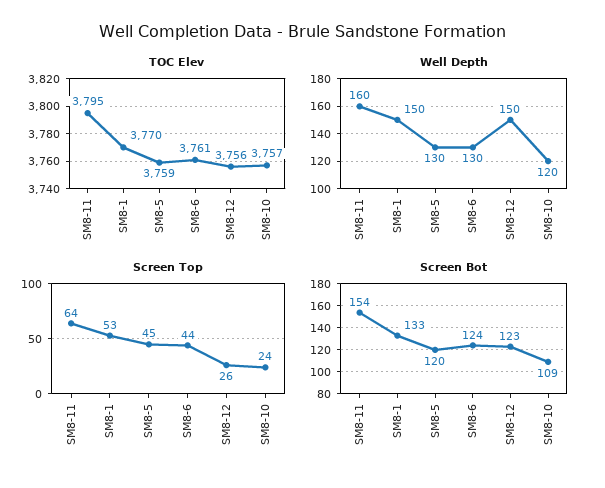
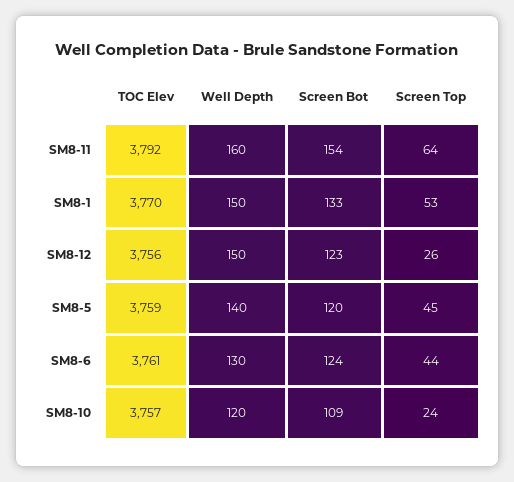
  {
    "TOC Elev": {
-     "SM8-11": 3795,
+     "SM8-11": 3792,
      "SM8-1": 3770,
      "SM8-5": 3759,
      "SM8-6": 3761,
      "SM8-12": 3756,
      "SM8-10": 3757
    },
    "Well Depth": {
      "SM8-11": 160,
      "SM8-1": 150,
-     "SM8-5": 130,
+     "SM8-5": 140,
      "SM8-6": 130,
      "SM8-12": 150,
      "SM8-10": 120
    },
    "Screen Top": {
      "SM8-11": 64,
      "SM8-1": 53,
      "SM8-5": 45,
      "SM8-6": 44,
      "SM8-12": 26,
      "SM8-10": 24
    },
    "Screen Bot": {
      "SM8-11": 154,
      "SM8-1": 133,
      "SM8-5": 120,
      "SM8-6": 124,
      "SM8-12": 123,
      "SM8-10": 109
    }
  }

• • • • •

**Task details:**
Write the entries above out again exactly, but not the pictures.

**Problem solution:**
  {
    "TOC Elev": {
-     "SM8-11": 3795,
+     "SM8-11": 3792,
      "SM8-1": 3770,
      "SM8-5": 3759,
      "SM8-6": 3761,
      "SM8-12": 3756,
      "SM8-10": 3757
    },
    "Well Depth": {
      "SM8-11": 160,
      "SM8-1": 150,
-     "SM8-5": 130,
+     "SM8-5": 140,
      "SM8-6": 130,
      "SM8-12": 150,
      "SM8-10": 120
    },
    "Screen Top": {
      "SM8-11": 64,
      "SM8-1": 53,
      "SM8-5": 45,
      "SM8-6": 44,
      "SM8-12": 26,
      "SM8-10": 24
    },
    "Screen Bot": {
      "SM8-11": 154,
      "SM8-1": 133,
      "SM8-5": 120,
      "SM8-6": 124,
      "SM8-12": 123,
      "SM8-10": 109
    }
  }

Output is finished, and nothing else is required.